God en Vader, hoog verheven,
Schepper van het groot heelal,
U schenkt vreugde in ons leven,
zegeningen zonder tal.
Maar ook als Gij and’re wegen
met Uw kinderen wilt gaan,
leer ons dan in voor en tegen
steeds Uw roepstem te verstaan.
Eens hebt U Uw Zoon gezonden,
die Uw heilsplan heeft vervuld.
Door Zijn striemen, door Zijn wonden
nam Hij weg de zondeschuld.
Wil in ons t geloof bewerken,
neem ons in genade aan.
Zodat wij in al Uw werken
ook Uw tekenen verstaan.
Alle roem is uitgesloten,
onverdiende zaligheên
heb ik van mijn God genoten,
‘k roem in vrije gunst alleen!
Ja, eer ik nog was geboren,
eer Gods hand, die alles schiep,
iets uit niets tot aanzijn riep,
heeft zijn liefde mij verkoren:
God is liefd’, o eng’lenstem,
mensentong, verheerlijkt Hem!
Dat heet gadelooz’ ontferming,
dat genade, rijk en vrij!
God schenkt redding, schenkt bescherming,
schenkt z’ aan zondaars, schenkt z’ ook mij.

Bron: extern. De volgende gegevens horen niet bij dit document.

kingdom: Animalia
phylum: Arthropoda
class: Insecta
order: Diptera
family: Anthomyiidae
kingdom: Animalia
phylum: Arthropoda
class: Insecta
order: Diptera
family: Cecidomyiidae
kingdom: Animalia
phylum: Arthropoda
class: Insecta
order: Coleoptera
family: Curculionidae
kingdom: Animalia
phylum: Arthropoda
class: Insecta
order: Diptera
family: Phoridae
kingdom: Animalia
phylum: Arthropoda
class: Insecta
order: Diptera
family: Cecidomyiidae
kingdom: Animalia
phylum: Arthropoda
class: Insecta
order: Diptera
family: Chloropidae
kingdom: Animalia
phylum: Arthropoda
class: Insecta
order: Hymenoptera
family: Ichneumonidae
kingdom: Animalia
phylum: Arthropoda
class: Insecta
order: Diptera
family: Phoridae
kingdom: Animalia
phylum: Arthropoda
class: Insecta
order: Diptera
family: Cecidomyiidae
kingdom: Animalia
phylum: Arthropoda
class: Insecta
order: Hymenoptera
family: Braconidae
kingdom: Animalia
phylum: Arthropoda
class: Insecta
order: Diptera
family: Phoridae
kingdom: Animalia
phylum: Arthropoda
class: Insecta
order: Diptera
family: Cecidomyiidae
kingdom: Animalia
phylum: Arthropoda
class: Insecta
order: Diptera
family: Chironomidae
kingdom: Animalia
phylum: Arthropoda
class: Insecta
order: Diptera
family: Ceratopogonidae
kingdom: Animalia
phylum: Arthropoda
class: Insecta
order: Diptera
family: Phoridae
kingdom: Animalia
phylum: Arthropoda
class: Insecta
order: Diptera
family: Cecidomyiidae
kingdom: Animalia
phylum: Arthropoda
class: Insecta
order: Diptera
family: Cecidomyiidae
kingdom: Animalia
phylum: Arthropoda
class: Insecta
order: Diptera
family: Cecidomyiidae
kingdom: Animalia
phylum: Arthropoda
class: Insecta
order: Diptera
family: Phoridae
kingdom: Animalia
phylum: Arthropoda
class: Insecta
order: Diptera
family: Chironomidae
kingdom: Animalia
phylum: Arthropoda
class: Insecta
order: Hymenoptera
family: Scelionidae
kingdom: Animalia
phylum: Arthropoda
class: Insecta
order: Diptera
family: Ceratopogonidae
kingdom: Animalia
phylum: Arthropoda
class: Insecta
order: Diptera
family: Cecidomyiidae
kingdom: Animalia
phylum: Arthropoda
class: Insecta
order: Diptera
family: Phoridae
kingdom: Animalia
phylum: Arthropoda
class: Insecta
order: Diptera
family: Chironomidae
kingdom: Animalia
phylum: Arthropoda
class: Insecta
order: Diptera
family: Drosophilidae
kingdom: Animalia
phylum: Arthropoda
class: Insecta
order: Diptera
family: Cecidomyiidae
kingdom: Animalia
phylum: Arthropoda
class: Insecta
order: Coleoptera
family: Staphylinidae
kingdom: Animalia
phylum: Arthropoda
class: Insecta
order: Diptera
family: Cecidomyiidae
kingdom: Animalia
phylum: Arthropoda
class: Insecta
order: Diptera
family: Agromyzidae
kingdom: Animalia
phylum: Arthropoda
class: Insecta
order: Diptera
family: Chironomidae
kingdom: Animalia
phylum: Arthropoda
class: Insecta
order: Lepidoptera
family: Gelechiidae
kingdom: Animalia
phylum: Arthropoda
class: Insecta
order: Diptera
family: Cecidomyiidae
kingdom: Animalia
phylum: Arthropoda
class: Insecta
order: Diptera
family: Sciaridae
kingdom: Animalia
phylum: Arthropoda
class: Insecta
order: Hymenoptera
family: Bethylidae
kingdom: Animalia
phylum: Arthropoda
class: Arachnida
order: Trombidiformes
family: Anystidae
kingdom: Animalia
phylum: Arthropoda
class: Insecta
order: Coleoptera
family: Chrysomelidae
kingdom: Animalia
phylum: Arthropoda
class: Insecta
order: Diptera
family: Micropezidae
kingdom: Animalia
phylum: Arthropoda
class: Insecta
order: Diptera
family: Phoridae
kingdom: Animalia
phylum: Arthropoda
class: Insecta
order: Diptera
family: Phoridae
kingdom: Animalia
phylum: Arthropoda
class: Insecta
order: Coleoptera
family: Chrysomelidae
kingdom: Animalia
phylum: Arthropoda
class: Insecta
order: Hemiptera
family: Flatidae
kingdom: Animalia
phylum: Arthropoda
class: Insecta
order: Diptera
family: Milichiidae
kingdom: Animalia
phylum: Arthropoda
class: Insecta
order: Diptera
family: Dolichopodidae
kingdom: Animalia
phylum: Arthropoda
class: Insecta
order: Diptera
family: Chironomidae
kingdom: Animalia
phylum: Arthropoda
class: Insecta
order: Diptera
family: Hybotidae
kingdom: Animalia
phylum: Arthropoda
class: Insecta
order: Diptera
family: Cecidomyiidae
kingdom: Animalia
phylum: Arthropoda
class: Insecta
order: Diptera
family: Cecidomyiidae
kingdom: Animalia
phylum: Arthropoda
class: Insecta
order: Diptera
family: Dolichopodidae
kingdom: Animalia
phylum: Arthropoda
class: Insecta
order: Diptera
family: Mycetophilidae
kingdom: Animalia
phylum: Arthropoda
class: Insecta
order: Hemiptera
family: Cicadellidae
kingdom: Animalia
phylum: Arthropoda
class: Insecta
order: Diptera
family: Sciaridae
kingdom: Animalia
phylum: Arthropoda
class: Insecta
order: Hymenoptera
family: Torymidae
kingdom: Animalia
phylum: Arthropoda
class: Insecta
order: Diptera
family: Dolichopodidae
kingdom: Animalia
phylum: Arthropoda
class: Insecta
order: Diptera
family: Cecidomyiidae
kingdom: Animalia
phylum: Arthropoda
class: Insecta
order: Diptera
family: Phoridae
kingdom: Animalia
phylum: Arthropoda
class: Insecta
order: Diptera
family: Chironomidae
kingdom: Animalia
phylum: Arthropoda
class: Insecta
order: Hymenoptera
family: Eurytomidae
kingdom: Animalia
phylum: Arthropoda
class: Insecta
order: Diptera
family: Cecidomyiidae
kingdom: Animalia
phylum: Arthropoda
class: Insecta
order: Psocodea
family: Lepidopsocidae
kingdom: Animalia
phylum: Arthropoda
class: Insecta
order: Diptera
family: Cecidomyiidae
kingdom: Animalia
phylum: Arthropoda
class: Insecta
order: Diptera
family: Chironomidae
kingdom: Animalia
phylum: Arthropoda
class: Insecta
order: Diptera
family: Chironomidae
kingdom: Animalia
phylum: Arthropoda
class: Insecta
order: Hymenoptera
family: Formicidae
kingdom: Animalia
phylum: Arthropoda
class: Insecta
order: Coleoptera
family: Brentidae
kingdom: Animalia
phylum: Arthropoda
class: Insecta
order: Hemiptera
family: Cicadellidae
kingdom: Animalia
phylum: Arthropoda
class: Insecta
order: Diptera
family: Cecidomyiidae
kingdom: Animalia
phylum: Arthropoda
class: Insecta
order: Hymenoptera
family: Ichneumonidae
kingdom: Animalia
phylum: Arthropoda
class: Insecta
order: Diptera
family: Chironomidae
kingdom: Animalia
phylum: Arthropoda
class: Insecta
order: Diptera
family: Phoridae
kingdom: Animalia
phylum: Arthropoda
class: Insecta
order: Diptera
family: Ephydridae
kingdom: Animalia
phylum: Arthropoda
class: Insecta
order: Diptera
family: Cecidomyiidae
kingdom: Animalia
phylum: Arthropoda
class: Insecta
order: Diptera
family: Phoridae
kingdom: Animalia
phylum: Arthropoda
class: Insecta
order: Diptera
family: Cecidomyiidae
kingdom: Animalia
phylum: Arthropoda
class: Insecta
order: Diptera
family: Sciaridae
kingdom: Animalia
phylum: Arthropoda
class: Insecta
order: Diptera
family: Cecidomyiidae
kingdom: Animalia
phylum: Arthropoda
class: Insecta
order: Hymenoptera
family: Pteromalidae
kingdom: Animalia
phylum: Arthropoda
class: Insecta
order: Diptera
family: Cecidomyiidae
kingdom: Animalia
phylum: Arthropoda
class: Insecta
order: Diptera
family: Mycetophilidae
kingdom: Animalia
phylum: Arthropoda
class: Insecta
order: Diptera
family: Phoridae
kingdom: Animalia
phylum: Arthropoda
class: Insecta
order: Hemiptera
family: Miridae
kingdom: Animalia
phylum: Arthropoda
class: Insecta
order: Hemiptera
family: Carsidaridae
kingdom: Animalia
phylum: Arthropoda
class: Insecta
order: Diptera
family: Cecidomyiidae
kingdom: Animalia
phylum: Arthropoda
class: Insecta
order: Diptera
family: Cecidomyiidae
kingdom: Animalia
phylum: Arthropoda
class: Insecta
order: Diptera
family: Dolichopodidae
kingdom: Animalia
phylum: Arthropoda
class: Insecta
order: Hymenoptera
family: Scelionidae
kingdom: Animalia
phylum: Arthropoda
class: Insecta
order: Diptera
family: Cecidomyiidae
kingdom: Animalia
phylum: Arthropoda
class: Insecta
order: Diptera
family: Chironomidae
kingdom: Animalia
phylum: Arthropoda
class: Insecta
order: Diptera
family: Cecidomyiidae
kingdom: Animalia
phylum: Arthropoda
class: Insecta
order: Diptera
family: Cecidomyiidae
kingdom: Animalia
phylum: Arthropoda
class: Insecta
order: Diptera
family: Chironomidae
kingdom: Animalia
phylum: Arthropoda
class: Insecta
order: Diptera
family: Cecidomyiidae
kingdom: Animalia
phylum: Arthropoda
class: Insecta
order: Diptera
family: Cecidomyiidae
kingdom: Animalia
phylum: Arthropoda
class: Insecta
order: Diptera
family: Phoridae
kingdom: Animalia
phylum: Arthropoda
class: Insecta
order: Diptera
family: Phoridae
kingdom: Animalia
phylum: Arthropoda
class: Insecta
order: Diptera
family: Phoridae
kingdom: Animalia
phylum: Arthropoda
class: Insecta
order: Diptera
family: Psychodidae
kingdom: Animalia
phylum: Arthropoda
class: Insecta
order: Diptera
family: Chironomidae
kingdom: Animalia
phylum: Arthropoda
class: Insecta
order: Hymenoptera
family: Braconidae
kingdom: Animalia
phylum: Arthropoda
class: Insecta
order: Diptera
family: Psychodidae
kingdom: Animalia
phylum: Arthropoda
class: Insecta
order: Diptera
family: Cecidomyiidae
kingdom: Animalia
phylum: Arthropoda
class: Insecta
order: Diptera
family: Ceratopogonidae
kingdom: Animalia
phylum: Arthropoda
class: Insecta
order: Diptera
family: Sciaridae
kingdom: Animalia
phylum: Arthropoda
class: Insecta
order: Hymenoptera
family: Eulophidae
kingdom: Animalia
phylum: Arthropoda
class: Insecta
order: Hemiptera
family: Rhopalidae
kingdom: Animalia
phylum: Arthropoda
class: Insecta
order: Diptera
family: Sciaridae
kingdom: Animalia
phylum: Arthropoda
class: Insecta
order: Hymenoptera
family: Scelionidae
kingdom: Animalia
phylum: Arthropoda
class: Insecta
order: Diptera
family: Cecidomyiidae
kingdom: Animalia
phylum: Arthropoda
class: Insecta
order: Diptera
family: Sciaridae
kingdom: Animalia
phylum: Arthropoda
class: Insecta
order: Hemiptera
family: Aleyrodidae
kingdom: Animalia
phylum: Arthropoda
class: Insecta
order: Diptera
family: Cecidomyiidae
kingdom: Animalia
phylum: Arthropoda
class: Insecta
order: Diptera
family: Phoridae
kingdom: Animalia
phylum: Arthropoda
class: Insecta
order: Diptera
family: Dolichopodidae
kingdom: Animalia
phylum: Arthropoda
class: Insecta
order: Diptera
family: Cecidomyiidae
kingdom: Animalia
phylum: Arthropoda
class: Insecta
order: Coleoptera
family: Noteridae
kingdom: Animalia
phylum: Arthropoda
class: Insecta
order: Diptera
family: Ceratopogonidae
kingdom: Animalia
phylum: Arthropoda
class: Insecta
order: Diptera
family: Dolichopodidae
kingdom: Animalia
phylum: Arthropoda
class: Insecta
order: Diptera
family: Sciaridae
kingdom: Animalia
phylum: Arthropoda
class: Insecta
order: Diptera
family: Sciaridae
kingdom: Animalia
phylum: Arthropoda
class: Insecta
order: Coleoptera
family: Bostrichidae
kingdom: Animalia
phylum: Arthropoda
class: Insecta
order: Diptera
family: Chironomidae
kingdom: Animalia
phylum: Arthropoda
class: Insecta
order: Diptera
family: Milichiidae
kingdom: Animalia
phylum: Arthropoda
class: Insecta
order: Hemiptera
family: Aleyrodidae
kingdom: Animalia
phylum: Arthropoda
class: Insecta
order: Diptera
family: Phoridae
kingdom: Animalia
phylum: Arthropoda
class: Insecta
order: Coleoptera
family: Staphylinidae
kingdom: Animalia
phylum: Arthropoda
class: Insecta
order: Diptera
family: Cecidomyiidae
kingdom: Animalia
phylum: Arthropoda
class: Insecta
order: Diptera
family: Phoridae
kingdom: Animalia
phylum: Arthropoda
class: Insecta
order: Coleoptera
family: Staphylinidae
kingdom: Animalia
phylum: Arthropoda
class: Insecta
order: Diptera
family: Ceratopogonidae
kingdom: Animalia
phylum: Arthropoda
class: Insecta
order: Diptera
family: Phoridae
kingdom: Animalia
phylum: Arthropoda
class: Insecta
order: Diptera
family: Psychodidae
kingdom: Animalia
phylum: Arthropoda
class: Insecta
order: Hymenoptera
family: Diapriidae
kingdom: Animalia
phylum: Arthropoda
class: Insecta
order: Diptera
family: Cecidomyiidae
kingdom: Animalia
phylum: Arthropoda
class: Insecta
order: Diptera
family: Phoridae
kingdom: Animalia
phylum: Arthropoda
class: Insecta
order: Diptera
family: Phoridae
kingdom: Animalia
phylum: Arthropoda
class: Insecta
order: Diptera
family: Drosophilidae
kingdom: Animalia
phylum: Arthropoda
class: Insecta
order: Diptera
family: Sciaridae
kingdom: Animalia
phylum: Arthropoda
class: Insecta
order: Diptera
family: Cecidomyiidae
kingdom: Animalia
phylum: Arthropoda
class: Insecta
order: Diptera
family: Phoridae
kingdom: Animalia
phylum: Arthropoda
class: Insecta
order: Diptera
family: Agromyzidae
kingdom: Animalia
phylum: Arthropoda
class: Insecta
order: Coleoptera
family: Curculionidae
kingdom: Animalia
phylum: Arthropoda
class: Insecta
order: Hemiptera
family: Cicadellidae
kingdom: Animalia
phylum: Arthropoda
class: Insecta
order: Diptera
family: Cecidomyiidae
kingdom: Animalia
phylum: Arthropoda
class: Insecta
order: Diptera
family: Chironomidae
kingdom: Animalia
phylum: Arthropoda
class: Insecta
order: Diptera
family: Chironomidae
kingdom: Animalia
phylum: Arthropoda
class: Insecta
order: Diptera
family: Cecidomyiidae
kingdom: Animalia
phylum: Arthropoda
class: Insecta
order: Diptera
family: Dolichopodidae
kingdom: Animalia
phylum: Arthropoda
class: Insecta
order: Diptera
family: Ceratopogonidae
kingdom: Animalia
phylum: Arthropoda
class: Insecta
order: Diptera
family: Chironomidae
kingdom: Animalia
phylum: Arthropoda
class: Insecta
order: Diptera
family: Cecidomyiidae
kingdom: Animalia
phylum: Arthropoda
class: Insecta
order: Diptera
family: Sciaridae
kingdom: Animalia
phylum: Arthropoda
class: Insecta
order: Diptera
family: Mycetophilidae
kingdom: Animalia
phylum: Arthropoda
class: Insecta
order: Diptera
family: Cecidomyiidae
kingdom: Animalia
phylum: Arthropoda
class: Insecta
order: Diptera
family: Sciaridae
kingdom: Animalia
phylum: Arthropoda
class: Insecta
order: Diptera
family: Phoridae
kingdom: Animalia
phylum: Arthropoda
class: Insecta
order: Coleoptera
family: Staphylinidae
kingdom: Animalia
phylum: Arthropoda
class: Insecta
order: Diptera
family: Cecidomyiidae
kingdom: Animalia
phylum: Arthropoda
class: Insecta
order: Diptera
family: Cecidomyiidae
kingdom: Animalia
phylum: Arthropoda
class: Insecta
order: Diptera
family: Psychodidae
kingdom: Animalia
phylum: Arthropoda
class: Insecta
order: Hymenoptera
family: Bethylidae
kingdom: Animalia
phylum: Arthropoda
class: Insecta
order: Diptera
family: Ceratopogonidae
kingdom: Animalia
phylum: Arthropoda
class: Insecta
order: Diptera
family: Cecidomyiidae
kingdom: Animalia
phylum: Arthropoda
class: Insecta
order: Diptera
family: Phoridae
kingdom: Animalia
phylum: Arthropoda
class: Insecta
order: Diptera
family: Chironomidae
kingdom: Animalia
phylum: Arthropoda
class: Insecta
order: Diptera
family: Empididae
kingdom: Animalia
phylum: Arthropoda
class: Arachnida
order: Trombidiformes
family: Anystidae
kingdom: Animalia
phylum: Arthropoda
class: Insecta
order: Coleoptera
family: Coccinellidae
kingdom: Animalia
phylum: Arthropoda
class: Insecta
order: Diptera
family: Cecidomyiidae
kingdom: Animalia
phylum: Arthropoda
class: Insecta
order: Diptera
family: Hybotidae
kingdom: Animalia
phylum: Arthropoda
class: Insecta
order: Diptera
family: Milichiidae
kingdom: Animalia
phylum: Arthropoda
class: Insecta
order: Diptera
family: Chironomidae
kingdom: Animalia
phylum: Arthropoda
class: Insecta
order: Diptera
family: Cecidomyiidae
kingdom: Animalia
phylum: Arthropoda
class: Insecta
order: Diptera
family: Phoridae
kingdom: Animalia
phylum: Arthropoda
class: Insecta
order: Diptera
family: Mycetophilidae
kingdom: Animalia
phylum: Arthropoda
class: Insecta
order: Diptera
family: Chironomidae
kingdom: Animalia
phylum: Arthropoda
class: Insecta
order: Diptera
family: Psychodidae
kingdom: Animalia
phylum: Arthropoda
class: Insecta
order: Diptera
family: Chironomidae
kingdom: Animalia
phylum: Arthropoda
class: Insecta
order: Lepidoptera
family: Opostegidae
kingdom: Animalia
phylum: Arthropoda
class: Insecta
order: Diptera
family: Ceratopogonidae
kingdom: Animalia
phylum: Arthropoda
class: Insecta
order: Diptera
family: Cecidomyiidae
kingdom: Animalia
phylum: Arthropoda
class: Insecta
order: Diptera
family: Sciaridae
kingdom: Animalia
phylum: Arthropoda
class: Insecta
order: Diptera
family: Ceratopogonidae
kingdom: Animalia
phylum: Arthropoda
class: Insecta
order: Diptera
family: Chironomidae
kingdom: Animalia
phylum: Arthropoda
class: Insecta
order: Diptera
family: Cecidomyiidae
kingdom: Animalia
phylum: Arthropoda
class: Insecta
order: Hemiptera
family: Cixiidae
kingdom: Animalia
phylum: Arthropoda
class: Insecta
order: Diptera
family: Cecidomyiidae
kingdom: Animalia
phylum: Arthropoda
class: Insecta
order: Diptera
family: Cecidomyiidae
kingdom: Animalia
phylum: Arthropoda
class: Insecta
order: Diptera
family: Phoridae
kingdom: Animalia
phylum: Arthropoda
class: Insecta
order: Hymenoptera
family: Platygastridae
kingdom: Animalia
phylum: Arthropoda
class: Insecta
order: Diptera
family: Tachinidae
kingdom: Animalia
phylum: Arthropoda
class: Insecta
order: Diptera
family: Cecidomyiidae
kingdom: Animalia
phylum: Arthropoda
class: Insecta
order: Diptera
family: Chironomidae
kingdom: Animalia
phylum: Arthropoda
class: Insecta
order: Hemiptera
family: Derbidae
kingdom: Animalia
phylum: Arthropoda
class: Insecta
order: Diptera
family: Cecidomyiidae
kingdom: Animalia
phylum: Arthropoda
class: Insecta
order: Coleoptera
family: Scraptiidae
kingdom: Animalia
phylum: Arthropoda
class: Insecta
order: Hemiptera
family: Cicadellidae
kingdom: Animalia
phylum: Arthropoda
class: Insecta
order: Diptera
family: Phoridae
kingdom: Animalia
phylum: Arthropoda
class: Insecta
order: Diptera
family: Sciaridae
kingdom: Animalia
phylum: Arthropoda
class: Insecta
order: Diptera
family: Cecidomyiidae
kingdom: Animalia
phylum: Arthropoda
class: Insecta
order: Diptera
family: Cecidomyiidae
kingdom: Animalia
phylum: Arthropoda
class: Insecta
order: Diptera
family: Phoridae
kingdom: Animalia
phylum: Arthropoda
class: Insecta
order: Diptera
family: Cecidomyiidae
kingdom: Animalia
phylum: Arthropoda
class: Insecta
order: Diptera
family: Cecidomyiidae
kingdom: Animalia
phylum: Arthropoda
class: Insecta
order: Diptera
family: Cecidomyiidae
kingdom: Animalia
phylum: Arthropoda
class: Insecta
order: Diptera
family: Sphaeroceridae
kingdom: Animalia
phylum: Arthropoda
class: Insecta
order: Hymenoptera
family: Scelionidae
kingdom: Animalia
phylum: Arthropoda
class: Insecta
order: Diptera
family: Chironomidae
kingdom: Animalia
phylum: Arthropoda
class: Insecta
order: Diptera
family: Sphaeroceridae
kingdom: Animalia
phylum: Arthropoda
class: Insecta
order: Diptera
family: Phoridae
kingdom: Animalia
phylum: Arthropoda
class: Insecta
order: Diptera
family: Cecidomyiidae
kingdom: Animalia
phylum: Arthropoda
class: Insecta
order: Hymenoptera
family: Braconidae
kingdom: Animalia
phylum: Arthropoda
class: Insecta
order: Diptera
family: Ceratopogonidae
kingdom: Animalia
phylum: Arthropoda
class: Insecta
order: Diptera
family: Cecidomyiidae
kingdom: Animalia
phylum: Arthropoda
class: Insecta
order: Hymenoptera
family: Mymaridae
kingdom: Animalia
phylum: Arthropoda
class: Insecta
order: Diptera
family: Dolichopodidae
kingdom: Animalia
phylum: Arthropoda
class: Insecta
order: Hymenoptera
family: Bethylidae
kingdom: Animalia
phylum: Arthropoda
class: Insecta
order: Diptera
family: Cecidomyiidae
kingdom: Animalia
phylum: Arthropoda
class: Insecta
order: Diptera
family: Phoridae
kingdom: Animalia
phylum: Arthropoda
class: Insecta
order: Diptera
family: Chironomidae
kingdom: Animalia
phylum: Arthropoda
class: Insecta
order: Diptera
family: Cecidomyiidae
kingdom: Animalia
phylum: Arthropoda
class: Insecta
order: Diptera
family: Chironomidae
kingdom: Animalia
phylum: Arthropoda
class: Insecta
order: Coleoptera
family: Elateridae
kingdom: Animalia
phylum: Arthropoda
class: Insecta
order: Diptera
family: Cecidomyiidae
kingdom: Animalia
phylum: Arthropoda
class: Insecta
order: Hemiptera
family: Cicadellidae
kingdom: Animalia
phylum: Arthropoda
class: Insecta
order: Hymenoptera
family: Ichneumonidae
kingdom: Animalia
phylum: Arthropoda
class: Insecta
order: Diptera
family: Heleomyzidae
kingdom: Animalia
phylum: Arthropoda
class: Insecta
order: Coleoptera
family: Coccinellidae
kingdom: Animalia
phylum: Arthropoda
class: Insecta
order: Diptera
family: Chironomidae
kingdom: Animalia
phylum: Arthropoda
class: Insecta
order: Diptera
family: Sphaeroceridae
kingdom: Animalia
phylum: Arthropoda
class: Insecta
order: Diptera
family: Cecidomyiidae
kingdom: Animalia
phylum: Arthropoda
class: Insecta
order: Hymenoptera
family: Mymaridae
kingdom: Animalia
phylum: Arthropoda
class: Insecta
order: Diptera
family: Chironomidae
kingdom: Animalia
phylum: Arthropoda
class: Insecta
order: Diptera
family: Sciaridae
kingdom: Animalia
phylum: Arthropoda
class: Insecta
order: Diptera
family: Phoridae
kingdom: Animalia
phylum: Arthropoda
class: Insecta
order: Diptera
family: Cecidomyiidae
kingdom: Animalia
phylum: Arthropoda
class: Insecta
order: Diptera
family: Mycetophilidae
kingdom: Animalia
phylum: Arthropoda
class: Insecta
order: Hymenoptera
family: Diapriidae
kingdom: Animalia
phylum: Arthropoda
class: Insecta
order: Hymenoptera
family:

Ja, wanneer mijn onvermogen,
en mijn diep bederf mij smart,
toont mij ‘t godd’lijk Vaderhart
zijn verlossend mededogen:
God is liefd’, o eng’lenstem,
mensentong, verheerlijkt Hem!
Heer onze God, hoe heerlijk is Uw Naam
Die U ons noemt, door sterren zon en maan.
Hemel en aarde spreken wijd en zijd,
Tonen het wonder van Uw heerlijkheid.
Heer onze God, Die aard en hemel schiep,
Zeeën en land met macht tevoorschijn riep.
Wat zijn wij mensen, dat U aan ons denkt
En ons Uw heerlijkheid en luister schenkt
Daarom zal Heer, ons lied een loflied zijn,
Dat in ons zingt, met eindeloos refrein.